• [TRY IT]: Your copy should repeat the data that follows exactly and contain no image.

(Records contained in a dataset)
▼

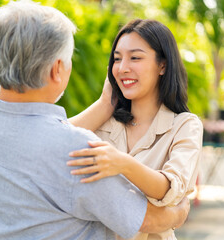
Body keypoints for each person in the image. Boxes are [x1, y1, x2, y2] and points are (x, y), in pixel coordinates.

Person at [0, 1, 190, 240]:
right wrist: (180, 211)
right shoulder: (78, 152)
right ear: (57, 69)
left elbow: (39, 142)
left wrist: (104, 105)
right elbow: (149, 220)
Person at [66, 19, 203, 240]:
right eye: (117, 59)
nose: (122, 68)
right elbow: (49, 145)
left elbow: (170, 188)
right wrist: (103, 105)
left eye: (135, 58)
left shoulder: (184, 126)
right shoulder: (104, 122)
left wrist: (122, 163)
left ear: (163, 65)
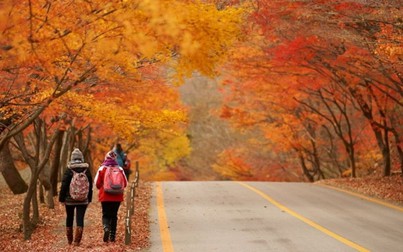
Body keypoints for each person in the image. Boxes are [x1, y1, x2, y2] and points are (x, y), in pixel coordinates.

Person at [59, 148, 93, 246]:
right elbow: (90, 185)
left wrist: (61, 199)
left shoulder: (69, 169)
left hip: (69, 199)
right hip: (83, 199)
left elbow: (64, 184)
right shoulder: (86, 169)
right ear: (81, 158)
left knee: (69, 217)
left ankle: (69, 240)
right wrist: (89, 198)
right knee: (80, 218)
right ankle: (77, 241)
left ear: (72, 158)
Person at [94, 150, 128, 242]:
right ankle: (112, 236)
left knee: (105, 214)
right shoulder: (120, 169)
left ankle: (106, 228)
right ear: (115, 158)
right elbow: (125, 183)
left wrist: (102, 186)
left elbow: (96, 183)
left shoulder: (102, 168)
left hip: (105, 195)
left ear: (106, 158)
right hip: (117, 196)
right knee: (114, 215)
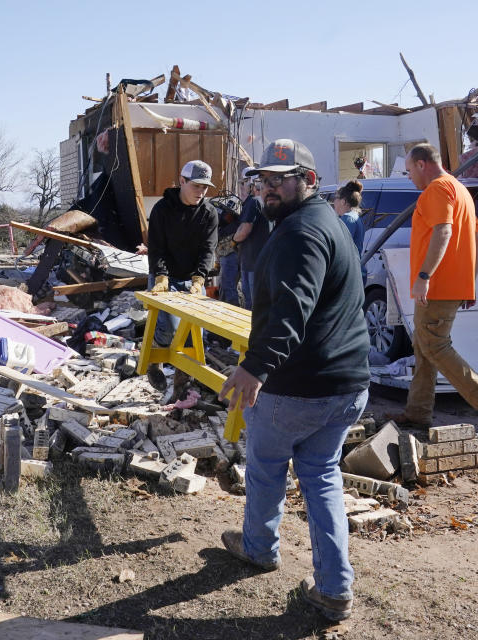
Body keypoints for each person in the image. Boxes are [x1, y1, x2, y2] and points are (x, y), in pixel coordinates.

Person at [218, 139, 370, 622]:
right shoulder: (328, 222)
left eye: (280, 180)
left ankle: (260, 547)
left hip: (299, 385)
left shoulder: (299, 234)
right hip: (346, 384)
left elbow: (290, 313)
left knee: (265, 465)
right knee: (322, 476)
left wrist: (255, 366)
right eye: (263, 180)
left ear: (309, 180)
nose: (268, 189)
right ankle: (334, 587)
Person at [389, 143, 478, 435]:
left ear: (422, 164)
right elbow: (477, 241)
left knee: (435, 346)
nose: (409, 177)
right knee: (424, 348)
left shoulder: (436, 189)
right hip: (449, 286)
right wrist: (468, 283)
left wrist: (424, 275)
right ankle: (417, 412)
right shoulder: (460, 191)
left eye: (409, 170)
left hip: (436, 287)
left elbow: (444, 230)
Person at [146, 160, 219, 389]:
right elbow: (157, 247)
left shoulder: (209, 213)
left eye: (205, 187)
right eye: (196, 186)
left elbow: (209, 249)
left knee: (192, 334)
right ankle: (154, 361)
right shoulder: (162, 209)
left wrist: (199, 278)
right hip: (164, 276)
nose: (201, 192)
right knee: (167, 327)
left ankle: (181, 384)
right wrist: (160, 276)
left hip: (192, 278)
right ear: (182, 181)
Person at [232, 169, 270, 309]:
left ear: (251, 185)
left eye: (243, 184)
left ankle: (252, 331)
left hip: (253, 263)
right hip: (258, 262)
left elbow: (244, 230)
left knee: (252, 305)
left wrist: (233, 241)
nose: (242, 187)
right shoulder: (265, 202)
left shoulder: (254, 202)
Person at [333, 180, 365, 255]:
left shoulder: (347, 218)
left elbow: (340, 248)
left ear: (343, 201)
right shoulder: (355, 217)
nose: (333, 201)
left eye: (335, 198)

▲

• [ANSWER BOX]:
Body keypoints for each person in the image. Boxes are [x1, y1, x2, y2] and points are (x, y), in pixel coordinates.

Person at [0, 1, 190, 240]:
right wrist: (180, 211)
right shoulder: (78, 152)
right ear: (57, 69)
left elbow: (39, 142)
left wrist: (104, 105)
right elbow: (149, 220)
Person at [66, 19, 203, 240]:
right eye: (117, 59)
nose: (122, 68)
right elbow: (49, 145)
left elbow: (170, 188)
right wrist: (103, 105)
left eye: (135, 58)
left shoulder: (184, 126)
right shoulder: (104, 122)
left wrist: (122, 163)
left ear: (163, 65)
Body keypoints for each person in the image. Boxes are [x1, y1, x2, y2] and points are (x, y), in pixel coordinates.

Person at [59, 148, 93, 246]:
right elbow: (90, 185)
left wrist: (61, 199)
left shoulder: (69, 169)
left hip: (69, 199)
right hip: (83, 199)
left elbow: (64, 184)
right shoulder: (86, 169)
right ear: (81, 158)
left knee: (69, 217)
left ankle: (69, 240)
right wrist: (89, 198)
right knee: (80, 218)
right ankle: (77, 241)
left ear: (72, 158)
Person at [94, 150, 128, 242]:
right ankle: (112, 236)
left knee: (105, 214)
right shoulder: (120, 169)
left ankle: (106, 228)
right ear: (115, 158)
right elbow: (125, 183)
left wrist: (102, 186)
left elbow: (96, 183)
left shoulder: (102, 168)
left hip: (105, 195)
left ear: (106, 158)
right hip: (117, 196)
right knee: (114, 215)
Body keypoints for each person in the image. Boxes are [x1, y1, x2, y2] and points are (x, y), in pixel coordinates.

Person at [218, 139, 370, 622]:
right shoulder: (328, 222)
left eye: (280, 180)
left ankle: (260, 547)
left hip: (299, 385)
left shoulder: (299, 234)
right hip: (346, 384)
left elbow: (290, 313)
left knee: (265, 465)
right knee: (322, 476)
left wrist: (255, 366)
right eye: (263, 180)
left ear: (309, 180)
nose: (268, 189)
right ankle: (334, 587)
Person at [389, 143, 478, 435]:
left ear: (422, 164)
right elbow: (477, 241)
left knee: (435, 346)
nose: (409, 177)
right knee: (424, 348)
left shoulder: (436, 189)
right hip: (449, 286)
right wrist: (468, 283)
left wrist: (424, 275)
right ankle: (417, 412)
right shoulder: (460, 191)
left eye: (409, 170)
left hip: (436, 287)
left elbow: (444, 230)
Person at [146, 160, 219, 389]:
right elbow: (157, 247)
left shoulder: (209, 213)
left eye: (205, 187)
right eye: (196, 186)
left elbow: (209, 249)
left knee: (192, 334)
right ankle: (154, 361)
right shoulder: (162, 209)
left wrist: (199, 278)
right hip: (164, 276)
nose: (201, 192)
right knee: (167, 327)
left ankle: (181, 384)
right wrist: (160, 276)
left hip: (192, 278)
right ear: (182, 181)
Person at [232, 169, 270, 309]:
left ear: (251, 185)
left eye: (243, 184)
left ankle: (252, 331)
left hip: (253, 263)
right hip: (258, 262)
left elbow: (244, 230)
left knee: (252, 305)
left wrist: (233, 241)
nose: (242, 187)
right shoulder: (265, 202)
left shoulder: (254, 202)
Person at [333, 180, 365, 255]:
left shoulder: (347, 218)
left elbow: (340, 248)
left ear: (343, 201)
right shoulder: (355, 217)
nose: (333, 201)
left eye: (335, 198)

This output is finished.